What is asked
A: Answer from the passage on fencing stolen goods:
(i) From what year onward was the resale arrangement in place?
(ii) To whom did the Soho fences undertake to resell Russian loans or Treasury Bonds?
(iii) Which two kinds of precious-metal goods does the passage name?
B: Reproduce the passage on fencing stolen goods word for word, starting at "That left precious" and ending at "spectacularly into play.".

So he then made for London. Darien had already sketched out the procedure: any and every Soho fence undertook to resell Russian loans or Treasury Bonds to Middle Eastern potentates, loyal subjects of Her Gracious Majesty, illiterate but greedy, for whom any sheet of printed paper from Europe assumed a talismanic value. That part of the setup was all arranged from the beginning of 1901 onwards. It seems that there was something in it for them all... burglar, go-between and petty potentate... since the commercial dealings between the Night Workers and London’s low-life quickly became quite a regular business.

That left precious metals. What was to be done with the gold watches or heavy silver services which were particularly prized in these days when the white metal had not yet lost its value? There had been a lot of snags in this particular. Nobody wanted to take them on, despite their sometimes quite considerable value, except against ridiculous down-payments, for fear of exposure. This is when Jacob’s organising genius came spectacularly into play.

Given data
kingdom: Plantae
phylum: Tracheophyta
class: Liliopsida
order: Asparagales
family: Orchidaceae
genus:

Solved problems
A:
(i) 1901
(ii) Middle Eastern potentates
(iii) Gold watches and heavy silver services

B:
That left precious metals. What was to be done with the gold watches or heavy silver services which were particularly prized in these days when the white metal had not yet lost its value? There had been a lot of snags in this particular. Nobody wanted to take them on, despite their sometimes quite considerable value, except against ridiculous down-payments, for fear of exposure. This is when Jacob’s organising genius came spectacularly into play.